To evaluate the effectiveness of health promotion interventions on oral health knowledge, behaviour and status of healthy adolescents.
This review included randomized controlled trials (RCTs) of oral health promotion interventions targeting adolescents. Primary clinical outcomes (gingival health, plaque scores, caries) and secondary proxy outcomes were evaluated. Meta-analysis of primary outcomes was conducted where possible, with subgroup analysis based on intervention (comprehensive health promotion and education-only).

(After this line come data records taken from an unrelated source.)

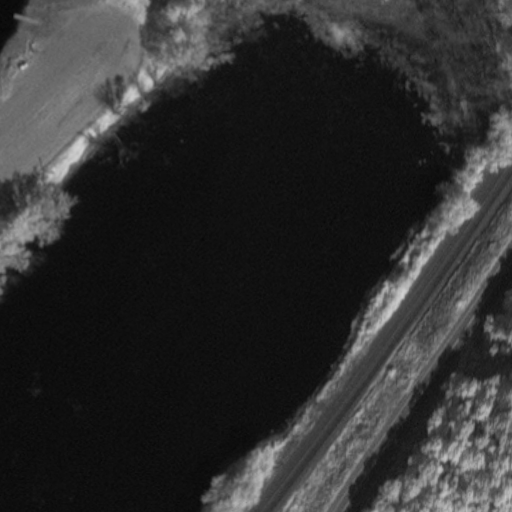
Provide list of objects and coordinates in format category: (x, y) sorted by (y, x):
parking lot: (60, 77)
road: (46, 87)
park: (25, 201)
railway: (389, 334)
railway: (394, 344)
road: (429, 386)
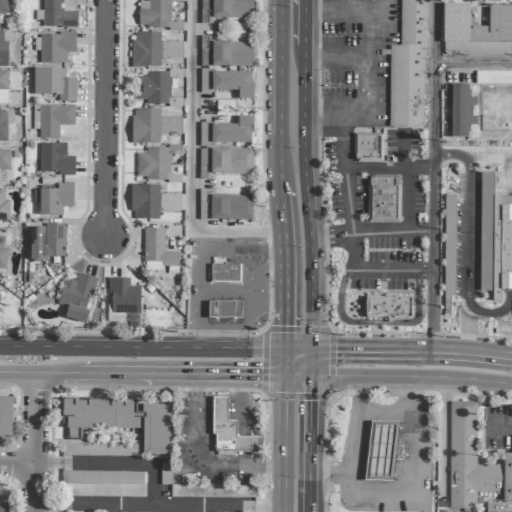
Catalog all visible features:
road: (338, 5)
road: (376, 5)
building: (4, 7)
building: (229, 8)
building: (154, 14)
building: (55, 16)
road: (304, 28)
building: (477, 32)
building: (56, 48)
building: (3, 50)
building: (226, 54)
road: (335, 56)
road: (366, 63)
road: (476, 64)
building: (408, 66)
building: (408, 68)
building: (54, 84)
building: (234, 84)
building: (3, 87)
building: (153, 88)
road: (280, 94)
building: (497, 109)
building: (460, 111)
building: (54, 120)
road: (107, 120)
building: (5, 123)
building: (152, 126)
building: (233, 132)
building: (367, 148)
building: (368, 148)
building: (55, 160)
building: (4, 161)
road: (192, 161)
building: (227, 161)
building: (155, 163)
road: (390, 167)
road: (436, 172)
road: (345, 174)
road: (406, 198)
building: (382, 199)
building: (383, 199)
building: (55, 200)
road: (307, 201)
building: (151, 202)
building: (4, 207)
building: (231, 208)
building: (450, 230)
road: (372, 231)
building: (495, 238)
building: (495, 239)
building: (47, 242)
building: (449, 246)
building: (157, 252)
building: (3, 257)
road: (283, 268)
road: (377, 269)
gas station: (225, 271)
building: (225, 271)
building: (225, 273)
road: (201, 277)
road: (266, 280)
road: (258, 293)
building: (77, 297)
building: (123, 297)
building: (387, 307)
building: (388, 307)
gas station: (224, 310)
building: (224, 310)
building: (224, 310)
road: (130, 330)
traffic signals: (282, 330)
traffic signals: (337, 346)
road: (412, 346)
road: (140, 347)
road: (296, 347)
road: (312, 360)
road: (280, 361)
road: (139, 372)
traffic signals: (262, 374)
road: (295, 374)
road: (412, 375)
road: (8, 388)
road: (158, 389)
traffic signals: (310, 398)
building: (5, 415)
building: (5, 416)
road: (500, 419)
building: (121, 421)
gas station: (228, 431)
building: (229, 433)
building: (511, 439)
road: (38, 441)
road: (281, 442)
road: (310, 442)
road: (353, 443)
building: (101, 450)
gas station: (382, 451)
building: (381, 452)
road: (202, 454)
building: (472, 462)
road: (19, 465)
road: (415, 475)
road: (153, 483)
building: (104, 484)
building: (204, 488)
road: (215, 502)
road: (111, 506)
building: (4, 509)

Thirty-seven eligible publications reporting on 28 unique RCTs of oral health promotion interventions were included. Quality appraisal of studies ranged from 48% to 96%. Interventions reported ranged from single-session interventions to community-wide programmes, including clinical preventive procedures and take-home products. Half used a health behaviour change theory to inform their intervention. The meta-analysis pooling of results favoured the intervention over control for all clinical outcomes, except DMFS in the education-only subgroup. Stronger intervention effects were seen in the comprehensive intervention subgroup than the education-only subgroup for DMFS (P = .02). This effect was slight, but not as clear in all other clinical categories. The majority of studies reported improvements in oral health knowledge, attitudes and behaviours. More positive outcomes were found with longer programmes, especially for dental caries outcomes.
Oral health promotion programmes targeting adolescents have the ability to improve clinical oral health outcomes in the short and long term. Programmes should use more behavioural theory-based interactive and strategic methods, including self-awareness and the use of the wider community and peers for oral health promotion activities over a longer intervention duration.